Furthermore, consumers tend to overestimate the price of life insurance. This may deter those who believe it costs too much from purchasing. For instance, when asked how much a $250,000 term life insurance policy would be for a healthy 30-year-old, the median estimate was $500—more than three times the actual cost.

This lack of understanding leads to insufficient coverage. Nearly 40 percent of respondents say they wish their spouse or partner had more life insurance coverage. This has increased by 10 percent since the first Barometer Study in 2011. And while 85 percent of respondents agree that most people need life insurance, only 59 percent say they have life insurance.

Insufficient coverage has grave consequences for countless families. Four in 10 households without any life insurance would have immediate trouble paying living expenses if their primary wage earner died.

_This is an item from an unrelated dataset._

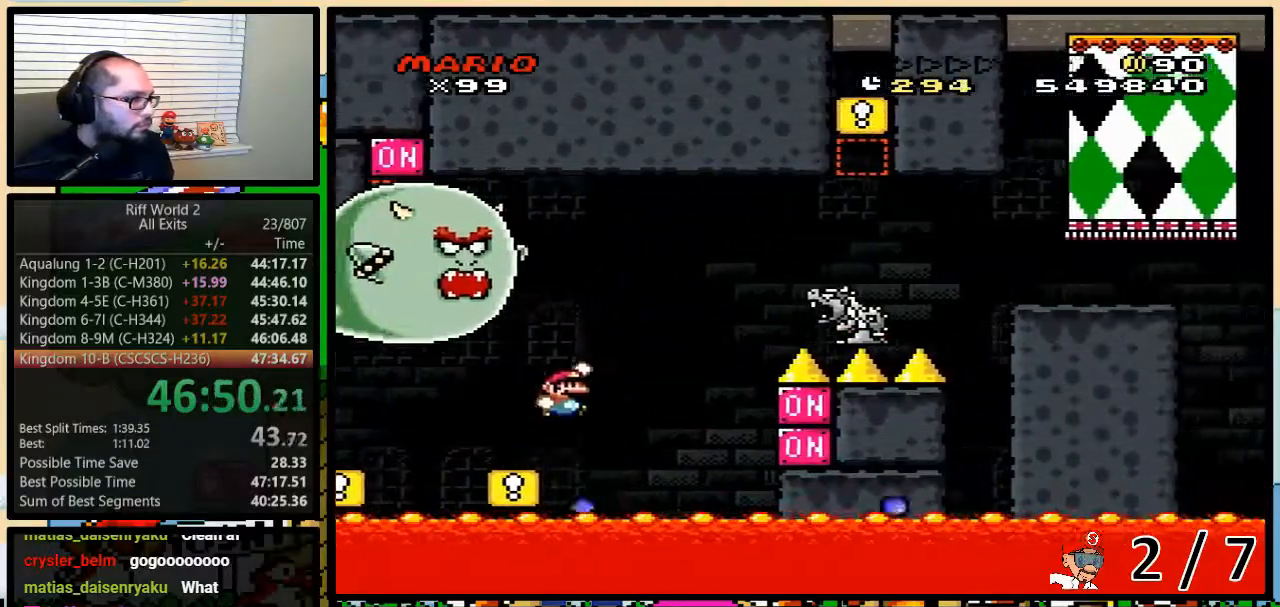
{"dt_ms": 500, "buttons": ["B", "Y", "DPAD_UP", "DPAD_RIGHT"], "events": []}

* For this survey, simplified underwriting is defined as making use of publicly available data for risk classification decisions for life insurance pricing, enabling purchase without requiring blood and fluids for medical testing.
Study Methodology
The 2017 Insurance Barometer Study was fielded in January 2017 using an online panel, which surveyed 2,031 U.S. adults age 18-75. The data were weighted by age, gender, education, race, region, and income to be representative of the general population. A propensity score adjustment was added to correct for biases inherent in Internet panels. The margin of error in this study is 3 percentage points.


One response to “What Do Consumers Want? Transparent Life Insurance Buying Options”

  1. Chris Kite says:

    A key way to make life insurance easier to understand is to underwrite a schedule of net insurance amounts rather than a face amount. This allows fairly predictable cost disclosure and risk management by not increasing the NAR when the AV is less than planned. It also allows the protection portion of the policy to be tailored to funding options and the transition into retirement.

    The best example I have found so far of this tailored concept is Protective Life’s UL Term that has a level DB for 10 to 30 years followed by a decreasing benefit that keeps the premium level. It also has conversion options to IUL where the client can move toward max funding for increasing CV and lifetime secondary guarantees.

    The next step would be to track premiums paid to max funding in order to automatically adjust the policy to keep it in force. Life insurance will not be easy understand until we manage “perm” insurance to be truly permanent with clear cost disclosure.